In a new 44-slide pitch deck, obtained exclusively by ADWEEK, X is once again pitching itself as a highly safe environment for advertisers. The slides promotes various tools for transparency, campaign measurement, and brand safety that debuted between 2022 and 2025. X presented the deck to brand- and agency-side advertisers last week, according to a source familiar with the matter.
These include keyword controls, blocklists, as well as partnerships with leading media quality firms DoubleVerify, Integral Ad Science (IAS), and Trustworthy Accountability Group.
Notably, the deck positions Grok—the AI chatbot operated by X’s parent company xAI and integrated natively into X—as a cornerstone of the app’s brand safety and suitability mission. One slide claims Grok provides “enhanced contextual understanding of posts”; the ability to “identify sensitive topics based off of cultural trends on X”; and “superior text recognition across content formats including images with oddly-sized or distorted text.”

### EXERCISE PROMPT:
Answer these questions from the article on X's pitch deck:
(a) How many slides does the deck contain?
(b) Which media quality firms does X partner with?
(c) What company operates Grok?

### GIVEN ENTRIES:
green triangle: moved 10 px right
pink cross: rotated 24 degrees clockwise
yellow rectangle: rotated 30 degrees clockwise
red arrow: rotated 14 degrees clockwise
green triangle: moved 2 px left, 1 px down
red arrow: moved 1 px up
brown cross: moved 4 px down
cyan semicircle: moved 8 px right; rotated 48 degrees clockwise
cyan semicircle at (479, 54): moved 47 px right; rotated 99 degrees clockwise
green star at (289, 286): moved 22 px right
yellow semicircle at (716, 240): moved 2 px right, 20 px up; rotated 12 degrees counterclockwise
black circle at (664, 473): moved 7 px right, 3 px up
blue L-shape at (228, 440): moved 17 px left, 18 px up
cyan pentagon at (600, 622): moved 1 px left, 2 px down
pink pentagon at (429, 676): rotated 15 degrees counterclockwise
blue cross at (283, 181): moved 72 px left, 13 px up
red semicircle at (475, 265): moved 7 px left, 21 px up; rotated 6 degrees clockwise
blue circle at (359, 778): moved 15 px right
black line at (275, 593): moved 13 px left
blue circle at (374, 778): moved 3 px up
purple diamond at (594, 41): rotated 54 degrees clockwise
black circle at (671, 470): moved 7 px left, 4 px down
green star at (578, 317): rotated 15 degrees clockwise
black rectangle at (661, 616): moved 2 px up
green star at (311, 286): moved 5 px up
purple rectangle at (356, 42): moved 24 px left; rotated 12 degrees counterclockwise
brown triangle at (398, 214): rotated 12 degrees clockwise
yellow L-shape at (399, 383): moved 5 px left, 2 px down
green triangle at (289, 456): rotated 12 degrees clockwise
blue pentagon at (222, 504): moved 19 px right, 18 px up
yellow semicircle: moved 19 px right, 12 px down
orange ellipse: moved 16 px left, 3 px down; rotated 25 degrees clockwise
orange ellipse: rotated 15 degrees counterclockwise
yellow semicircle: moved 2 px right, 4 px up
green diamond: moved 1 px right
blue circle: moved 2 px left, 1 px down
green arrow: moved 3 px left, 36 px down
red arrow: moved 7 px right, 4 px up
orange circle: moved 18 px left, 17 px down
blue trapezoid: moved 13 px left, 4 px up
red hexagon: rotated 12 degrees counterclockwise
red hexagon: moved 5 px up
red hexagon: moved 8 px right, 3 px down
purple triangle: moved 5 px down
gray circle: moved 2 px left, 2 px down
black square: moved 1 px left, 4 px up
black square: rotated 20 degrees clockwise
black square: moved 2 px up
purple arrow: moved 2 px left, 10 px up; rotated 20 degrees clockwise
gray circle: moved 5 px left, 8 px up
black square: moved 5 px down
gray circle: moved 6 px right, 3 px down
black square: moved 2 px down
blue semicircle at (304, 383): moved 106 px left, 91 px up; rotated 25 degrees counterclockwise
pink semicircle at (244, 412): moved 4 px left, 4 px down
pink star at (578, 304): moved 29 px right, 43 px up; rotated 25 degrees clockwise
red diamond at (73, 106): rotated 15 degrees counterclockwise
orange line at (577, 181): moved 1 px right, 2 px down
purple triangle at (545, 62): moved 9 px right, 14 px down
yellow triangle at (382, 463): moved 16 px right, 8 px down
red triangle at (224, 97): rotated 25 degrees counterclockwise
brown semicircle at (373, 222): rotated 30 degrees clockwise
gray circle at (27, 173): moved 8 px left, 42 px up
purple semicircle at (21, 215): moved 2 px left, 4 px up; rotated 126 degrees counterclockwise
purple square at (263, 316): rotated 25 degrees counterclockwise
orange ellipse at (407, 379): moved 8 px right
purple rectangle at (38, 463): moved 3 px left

### ANSWER TO THE EXERCISE:
(a) 44
(b) DoubleVerify, Integral Ad Science (IAS), and Trustworthy Accountability Group
(c) xAI, X's parent company